▶ **ABOUT THIS EXERCISE**
Can you reproduce the passage below about the global push to reach the moon, word for word and in full?

▶ **EXTRACT PROVIDED**

A rare blue supermoon rises over Lake Michigan as spectators...

A rare blue supermoon rises over Lake Michigan as spectators watch Wednesday. Credit: AP/Charles Rex Arbogast

The moon is having a moment.

And not just because of this past week’s extraordinary exacta of a blue moon and a supermoon, a visually spectacular if fleeting treat for us earthlings.

The more immediately relevant lunar luster lies in its status as the locus of so many nations’ space dreams. India recently landed on the moon and its rover is exploring the lunar surface. That came two days after a Russian probe crashed there. China also has a rover operating on this same dark side of the moon India is probing. Japan has a robotic lunar lander ready for launch any day now. Crewed missions are coming soon from NASA and from China. Private companies are joining the moon-push. Pittsburgh company Astrobotic Technology has a contract with Mexico’s space agency to deliver five tiny robots to the moon’s surface.

Budgets are coming down — India reached the moon for a lean and mean $74 million. The stakes are going up — billions and maybe trillions of dollars in commercial profits. That’s leading space newbies like the United Arab Emirates, Thailand, the African Union and Saudi Arabia to get in the game.

So what’s up there?

▶ **DATA EXTRACTS**
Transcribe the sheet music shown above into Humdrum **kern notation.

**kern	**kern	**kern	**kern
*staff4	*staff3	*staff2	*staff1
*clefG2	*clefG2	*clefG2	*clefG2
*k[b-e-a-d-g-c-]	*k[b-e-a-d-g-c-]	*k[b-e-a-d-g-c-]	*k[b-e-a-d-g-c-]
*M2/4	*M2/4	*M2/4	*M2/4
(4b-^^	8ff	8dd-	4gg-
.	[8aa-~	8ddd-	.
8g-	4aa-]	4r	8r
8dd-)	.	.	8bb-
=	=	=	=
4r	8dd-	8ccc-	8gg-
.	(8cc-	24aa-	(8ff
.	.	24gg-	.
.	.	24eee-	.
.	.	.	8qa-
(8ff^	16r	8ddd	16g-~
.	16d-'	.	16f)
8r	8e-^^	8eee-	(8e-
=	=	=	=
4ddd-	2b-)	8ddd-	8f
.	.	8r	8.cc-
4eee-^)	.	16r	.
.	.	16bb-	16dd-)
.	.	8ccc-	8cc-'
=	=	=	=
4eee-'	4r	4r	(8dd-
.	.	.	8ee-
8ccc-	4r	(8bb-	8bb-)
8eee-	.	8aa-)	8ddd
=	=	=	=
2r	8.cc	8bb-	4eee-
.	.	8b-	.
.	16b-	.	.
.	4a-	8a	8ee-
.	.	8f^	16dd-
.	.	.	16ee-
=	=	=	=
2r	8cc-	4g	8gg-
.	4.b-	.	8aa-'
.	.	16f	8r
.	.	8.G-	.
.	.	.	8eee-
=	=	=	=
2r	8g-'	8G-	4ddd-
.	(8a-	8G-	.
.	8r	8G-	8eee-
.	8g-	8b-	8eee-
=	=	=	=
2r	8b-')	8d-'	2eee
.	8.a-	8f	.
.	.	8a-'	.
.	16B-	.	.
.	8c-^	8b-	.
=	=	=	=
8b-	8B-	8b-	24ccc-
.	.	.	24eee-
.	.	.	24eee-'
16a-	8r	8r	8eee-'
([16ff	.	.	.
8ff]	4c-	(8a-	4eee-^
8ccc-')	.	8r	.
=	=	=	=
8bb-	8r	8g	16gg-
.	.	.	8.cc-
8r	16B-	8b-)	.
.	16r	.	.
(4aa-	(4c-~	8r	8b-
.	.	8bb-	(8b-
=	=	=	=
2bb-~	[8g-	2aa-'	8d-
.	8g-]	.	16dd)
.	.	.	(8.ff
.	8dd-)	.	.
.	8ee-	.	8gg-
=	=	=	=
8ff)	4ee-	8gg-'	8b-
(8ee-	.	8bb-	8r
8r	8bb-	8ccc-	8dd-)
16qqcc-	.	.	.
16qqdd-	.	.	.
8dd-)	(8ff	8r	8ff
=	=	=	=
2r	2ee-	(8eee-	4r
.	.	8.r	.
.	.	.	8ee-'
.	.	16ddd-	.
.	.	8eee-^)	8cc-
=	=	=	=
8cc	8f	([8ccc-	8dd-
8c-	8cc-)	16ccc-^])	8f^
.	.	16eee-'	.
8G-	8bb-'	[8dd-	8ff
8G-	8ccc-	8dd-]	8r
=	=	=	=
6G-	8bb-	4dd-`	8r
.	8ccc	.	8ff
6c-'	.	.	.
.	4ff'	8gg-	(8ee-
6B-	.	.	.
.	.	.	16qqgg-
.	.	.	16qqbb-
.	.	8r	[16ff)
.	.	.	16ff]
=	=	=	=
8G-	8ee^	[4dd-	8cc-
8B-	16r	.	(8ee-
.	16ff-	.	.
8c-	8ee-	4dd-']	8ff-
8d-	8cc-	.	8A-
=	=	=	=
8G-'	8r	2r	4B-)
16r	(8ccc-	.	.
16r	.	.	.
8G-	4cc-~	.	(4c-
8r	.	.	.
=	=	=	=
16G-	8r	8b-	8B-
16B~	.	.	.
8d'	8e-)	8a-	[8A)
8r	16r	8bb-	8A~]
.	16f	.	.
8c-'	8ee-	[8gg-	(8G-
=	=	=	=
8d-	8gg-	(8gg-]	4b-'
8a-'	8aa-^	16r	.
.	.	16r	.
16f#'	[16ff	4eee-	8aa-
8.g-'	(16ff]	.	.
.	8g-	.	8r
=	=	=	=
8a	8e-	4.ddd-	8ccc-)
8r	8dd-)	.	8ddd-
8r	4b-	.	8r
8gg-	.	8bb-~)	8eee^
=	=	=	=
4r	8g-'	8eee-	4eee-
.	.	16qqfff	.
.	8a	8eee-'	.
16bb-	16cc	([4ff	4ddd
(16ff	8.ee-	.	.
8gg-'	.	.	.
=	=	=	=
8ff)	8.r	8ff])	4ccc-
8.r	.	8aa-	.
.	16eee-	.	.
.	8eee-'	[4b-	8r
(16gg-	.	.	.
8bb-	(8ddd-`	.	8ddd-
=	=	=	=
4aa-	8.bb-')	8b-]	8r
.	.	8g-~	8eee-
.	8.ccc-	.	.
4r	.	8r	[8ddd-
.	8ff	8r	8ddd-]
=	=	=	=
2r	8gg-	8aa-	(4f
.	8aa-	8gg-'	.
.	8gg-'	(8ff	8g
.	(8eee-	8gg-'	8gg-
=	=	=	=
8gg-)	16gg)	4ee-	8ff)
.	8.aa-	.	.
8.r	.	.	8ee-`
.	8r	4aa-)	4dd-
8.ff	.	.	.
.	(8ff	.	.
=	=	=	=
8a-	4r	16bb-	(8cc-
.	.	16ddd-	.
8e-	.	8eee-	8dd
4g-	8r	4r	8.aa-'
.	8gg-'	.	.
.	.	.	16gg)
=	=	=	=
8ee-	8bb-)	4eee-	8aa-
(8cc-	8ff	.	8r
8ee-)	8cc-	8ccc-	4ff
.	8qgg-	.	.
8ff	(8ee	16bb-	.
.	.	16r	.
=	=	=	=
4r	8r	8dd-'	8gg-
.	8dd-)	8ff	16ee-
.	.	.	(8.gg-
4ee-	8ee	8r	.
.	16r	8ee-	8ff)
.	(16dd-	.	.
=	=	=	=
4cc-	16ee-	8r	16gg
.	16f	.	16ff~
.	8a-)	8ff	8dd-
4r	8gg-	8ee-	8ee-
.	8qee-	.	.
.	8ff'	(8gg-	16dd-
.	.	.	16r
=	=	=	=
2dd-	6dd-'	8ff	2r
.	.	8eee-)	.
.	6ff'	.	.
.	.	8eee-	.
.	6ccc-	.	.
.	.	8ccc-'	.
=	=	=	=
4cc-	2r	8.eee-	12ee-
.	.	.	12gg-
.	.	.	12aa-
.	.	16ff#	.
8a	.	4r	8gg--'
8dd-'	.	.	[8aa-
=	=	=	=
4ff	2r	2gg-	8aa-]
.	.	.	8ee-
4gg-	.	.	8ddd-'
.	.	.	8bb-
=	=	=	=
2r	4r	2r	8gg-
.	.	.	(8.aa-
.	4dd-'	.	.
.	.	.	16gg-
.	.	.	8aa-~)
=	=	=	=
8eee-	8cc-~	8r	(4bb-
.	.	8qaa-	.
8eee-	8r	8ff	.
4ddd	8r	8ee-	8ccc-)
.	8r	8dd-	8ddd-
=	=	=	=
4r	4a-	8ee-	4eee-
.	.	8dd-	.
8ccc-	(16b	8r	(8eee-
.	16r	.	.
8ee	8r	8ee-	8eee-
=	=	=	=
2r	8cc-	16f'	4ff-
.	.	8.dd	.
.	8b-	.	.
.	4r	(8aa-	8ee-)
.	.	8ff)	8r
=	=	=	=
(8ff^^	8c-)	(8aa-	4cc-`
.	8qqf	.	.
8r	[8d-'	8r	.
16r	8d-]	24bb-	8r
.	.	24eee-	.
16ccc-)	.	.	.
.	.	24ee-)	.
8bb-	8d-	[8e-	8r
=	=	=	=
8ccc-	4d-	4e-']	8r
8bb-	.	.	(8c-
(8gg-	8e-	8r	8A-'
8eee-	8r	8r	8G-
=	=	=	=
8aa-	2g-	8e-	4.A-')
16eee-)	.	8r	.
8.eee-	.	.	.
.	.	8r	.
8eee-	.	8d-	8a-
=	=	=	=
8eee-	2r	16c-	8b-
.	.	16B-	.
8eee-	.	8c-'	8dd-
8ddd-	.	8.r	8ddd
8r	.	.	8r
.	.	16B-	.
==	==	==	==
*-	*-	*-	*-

▶ **ANSWER TO THIS TASK**
A rare blue supermoon rises over Lake Michigan as spectators...

A rare blue supermoon rises over Lake Michigan as spectators watch Wednesday. Credit: AP/Charles Rex Arbogast

The moon is having a moment.

And not just because of this past week’s extraordinary exacta of a blue moon and a supermoon, a visually spectacular if fleeting treat for us earthlings.

The more immediately relevant lunar luster lies in its status as the locus of so many nations’ space dreams. India recently landed on the moon and its rover is exploring the lunar surface. That came two days after a Russian probe crashed there. China also has a rover operating on this same dark side of the moon India is probing. Japan has a robotic lunar lander ready for launch any day now. Crewed missions are coming soon from NASA and from China. Private companies are joining the moon-push. Pittsburgh company Astrobotic Technology has a contract with Mexico’s space agency to deliver five tiny robots to the moon’s surface.

Budgets are coming down — India reached the moon for a lean and mean $74 million. The stakes are going up — billions and maybe trillions of dollars in commercial profits. That’s leading space newbies like the United Arab Emirates, Thailand, the African Union and Saudi Arabia to get in the game.

So what’s up there?